De l’indépendance de l’homme et de la liberté des nations.

– Que dis-tu de cela, Pitou ? demanda le fermier.

– Je dis qu’il me semble, monsieur Billot, que l’indépendance et la liberté c’est la même chose ; mon protecteur serait chassé de la classe de M. Fortier pour cause de pléonasme.

– Pléonasme ou non, c’est le livre d’un homme, ce livre-là, dit le fermier.

– N’importe, mon père, dit Catherine, avec cet admirable instinct des femmes, cachez-le, je vous en supplie, il vous fera quelque mauvaise affaire. Moi, je sais que je tremble, rien que de le voir.

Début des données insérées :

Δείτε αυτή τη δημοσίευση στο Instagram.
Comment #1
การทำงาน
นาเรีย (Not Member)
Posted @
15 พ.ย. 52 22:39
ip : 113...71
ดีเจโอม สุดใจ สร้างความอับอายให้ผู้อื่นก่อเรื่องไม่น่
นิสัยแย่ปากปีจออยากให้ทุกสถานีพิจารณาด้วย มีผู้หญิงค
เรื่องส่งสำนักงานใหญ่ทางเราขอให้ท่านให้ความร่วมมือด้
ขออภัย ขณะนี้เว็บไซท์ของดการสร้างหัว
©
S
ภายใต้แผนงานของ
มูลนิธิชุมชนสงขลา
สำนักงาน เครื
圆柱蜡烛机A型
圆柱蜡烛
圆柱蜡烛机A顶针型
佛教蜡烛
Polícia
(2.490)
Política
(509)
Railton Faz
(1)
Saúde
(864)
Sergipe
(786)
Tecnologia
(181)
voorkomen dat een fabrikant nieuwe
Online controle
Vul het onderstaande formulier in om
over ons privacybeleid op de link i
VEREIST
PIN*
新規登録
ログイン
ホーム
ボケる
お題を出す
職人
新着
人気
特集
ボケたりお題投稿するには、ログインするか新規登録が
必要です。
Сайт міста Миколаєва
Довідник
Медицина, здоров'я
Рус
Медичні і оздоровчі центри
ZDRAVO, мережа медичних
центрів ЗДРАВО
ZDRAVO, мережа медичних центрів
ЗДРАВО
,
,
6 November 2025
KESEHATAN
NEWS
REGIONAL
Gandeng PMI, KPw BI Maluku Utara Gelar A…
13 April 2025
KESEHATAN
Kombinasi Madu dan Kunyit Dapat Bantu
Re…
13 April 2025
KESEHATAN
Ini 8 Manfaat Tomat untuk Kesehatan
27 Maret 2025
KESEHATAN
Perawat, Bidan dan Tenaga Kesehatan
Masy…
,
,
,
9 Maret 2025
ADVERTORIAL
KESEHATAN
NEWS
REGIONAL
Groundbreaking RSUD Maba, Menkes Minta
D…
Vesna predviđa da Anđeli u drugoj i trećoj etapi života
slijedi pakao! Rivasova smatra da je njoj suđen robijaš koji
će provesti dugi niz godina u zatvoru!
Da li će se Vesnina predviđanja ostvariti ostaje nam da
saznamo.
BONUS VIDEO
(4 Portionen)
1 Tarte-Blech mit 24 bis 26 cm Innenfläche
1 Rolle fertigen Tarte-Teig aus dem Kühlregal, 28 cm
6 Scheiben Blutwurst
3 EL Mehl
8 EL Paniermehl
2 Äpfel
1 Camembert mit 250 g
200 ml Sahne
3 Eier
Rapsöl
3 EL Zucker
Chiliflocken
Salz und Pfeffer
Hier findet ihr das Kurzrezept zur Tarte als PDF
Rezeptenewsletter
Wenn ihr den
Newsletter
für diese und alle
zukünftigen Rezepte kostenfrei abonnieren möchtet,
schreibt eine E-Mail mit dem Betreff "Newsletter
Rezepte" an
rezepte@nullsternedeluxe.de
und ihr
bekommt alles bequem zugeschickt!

– Et pourquoi veux-tu qu’il me nuise, à moi, puisqu’il n’a pas nui à son auteur ?

– Qu’en savez-vous, mon père ? Il y a huit jours que cette lettre est écrite, et le paquet n’a pu mettre huit jours pour venir du Havre ici. Moi aussi, j’ai reçu une lettre ce matin.

– Et de qui ?

– De Sébastien Gilbert, qui nous écrit de son côté ; il me charge même de dire bien des choses à son frère de lait Pitou ; j’avais oublié la commission, moi.

– Eh bien ?

– Eh bien ! il dit que depuis trois jours on attend à Paris son père, qui devait arriver et qui n’arrive pas.

– Mademoiselle a raison, dit Pitou ; il me semble que ce retard est inquiétant.

– Tais-toi, peureux, et lis le traité du docteur, dit le fermier ; alors tu deviendras non seulement un savant, mais encore un homme.

On parlait ainsi à cette époque, car on était à la préface de cette grande histoire grecque et romaine que la nation française copia pendant dix ans dans toutes ses phases : dévouements, proscriptions, victoires et esclavage.

Pitou mit le livre sous son bras, avec un geste si solennel, qu’il acheva de gagner le cœur du fermier.

– Maintenant, dit Billot, as-tu dîné ?

– Non, monsieur, répondit Pitou conservant l’attitude semi-religieuse, semi-héroïque qu’il avait prise depuis qu’il avait reçu le livre.

– Il allait justement dîner quand on l’a chassé, dit la jeune fille.

– Eh bien ! dit Billot, va demander à la mère Billot l’ordinaire de la ferme, et demain tu entreras en fonction.

Pitou remercia d’un regard éloquent M. Billot, et, conduit par Catherine, il rentra dans la cuisine, gouvernement placé sous la direction absolue de madame Billot.